■ WHAT YOU NEED TO DO ■
1. From the book announcement, list every theory or field of study the author draws on.
2. According to the book announcement, which press will publish the study?

■ EXERCISE PASSAGE ■
++++

Now a new study is set for release later this month. Authored by Youval Rotman, Insanity and Sanctity in Byzantium: The Ambiguity of Religious Experience will be published by Harvard University Press (272pp.).

About this forthcoming study we are told:
In the Roman and Byzantine Near East, the holy fool emerged in Christianity as a way of describing individuals whose apparent madness allowed them to achieve a higher level of spirituality. Insanity and Sanctity in Byzantium examines how the figure of the mad saint or mystic was used as a means of individual and collective transformation in the period between the birth of Christianity and the rise of Islam. It presents a novel interpretation in revealing the central role that psychology plays in social and historical development.
Early Christians looked to figures who embodied extremes of behavior―like the holy fool, the ascetic, the martyr―to redefine their social, cultural, and mental settings by reading new values in abnormal behavior. Comparing such forms of extreme behavior in early Christian, pagan, and Jewish societies, and drawing on theories of relational psychoanalysis, anthropology, and sociology of religion, Youval Rotman explains how the sanctification of figures of extreme behavior makes their abnormality socially and psychologically functional. The sanctification of abnormal mad behavior created a sphere of ambiguity in the ambit of religious experience for early Christians, which brought about a deep psychological shift, necessary for the transition from Paganism to Christianity.
A developing society leaves porous the border between what is normal and abnormal, between sanity and insanity, in order to use this ambiguity as a means of change. Rotman emphasizes the role of religion in maintaining this ambiguity to effect a social and psychological transformation.

++++

■ DATA UNDER STUDY ■

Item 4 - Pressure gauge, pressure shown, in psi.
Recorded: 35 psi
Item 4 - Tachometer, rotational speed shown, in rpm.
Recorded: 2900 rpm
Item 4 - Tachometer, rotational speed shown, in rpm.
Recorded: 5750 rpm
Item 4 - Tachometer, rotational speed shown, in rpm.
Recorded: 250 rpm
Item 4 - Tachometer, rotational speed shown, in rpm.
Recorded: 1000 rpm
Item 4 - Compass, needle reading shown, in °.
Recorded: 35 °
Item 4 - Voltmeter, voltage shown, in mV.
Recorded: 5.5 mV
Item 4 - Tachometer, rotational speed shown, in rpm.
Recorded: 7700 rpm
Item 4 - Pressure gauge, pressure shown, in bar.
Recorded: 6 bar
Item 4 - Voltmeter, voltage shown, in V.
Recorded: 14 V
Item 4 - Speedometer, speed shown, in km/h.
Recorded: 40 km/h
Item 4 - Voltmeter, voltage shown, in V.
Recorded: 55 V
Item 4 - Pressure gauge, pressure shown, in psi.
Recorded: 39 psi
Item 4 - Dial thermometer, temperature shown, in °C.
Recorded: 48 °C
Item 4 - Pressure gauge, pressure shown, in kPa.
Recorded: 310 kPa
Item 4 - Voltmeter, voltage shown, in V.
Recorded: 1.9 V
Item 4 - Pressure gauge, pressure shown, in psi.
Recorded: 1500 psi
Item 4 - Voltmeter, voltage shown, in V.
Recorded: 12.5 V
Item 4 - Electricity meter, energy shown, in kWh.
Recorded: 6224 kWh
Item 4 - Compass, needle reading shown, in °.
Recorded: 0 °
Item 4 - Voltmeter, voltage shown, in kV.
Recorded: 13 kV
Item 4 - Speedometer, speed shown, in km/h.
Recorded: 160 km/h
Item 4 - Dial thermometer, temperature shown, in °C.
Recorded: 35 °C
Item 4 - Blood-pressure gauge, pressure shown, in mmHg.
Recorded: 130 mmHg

++++

■ ANSWERS BY ITEM ■
1. Relational psychoanalysis, anthropology, and sociology of religion.

2. Harvard University Press.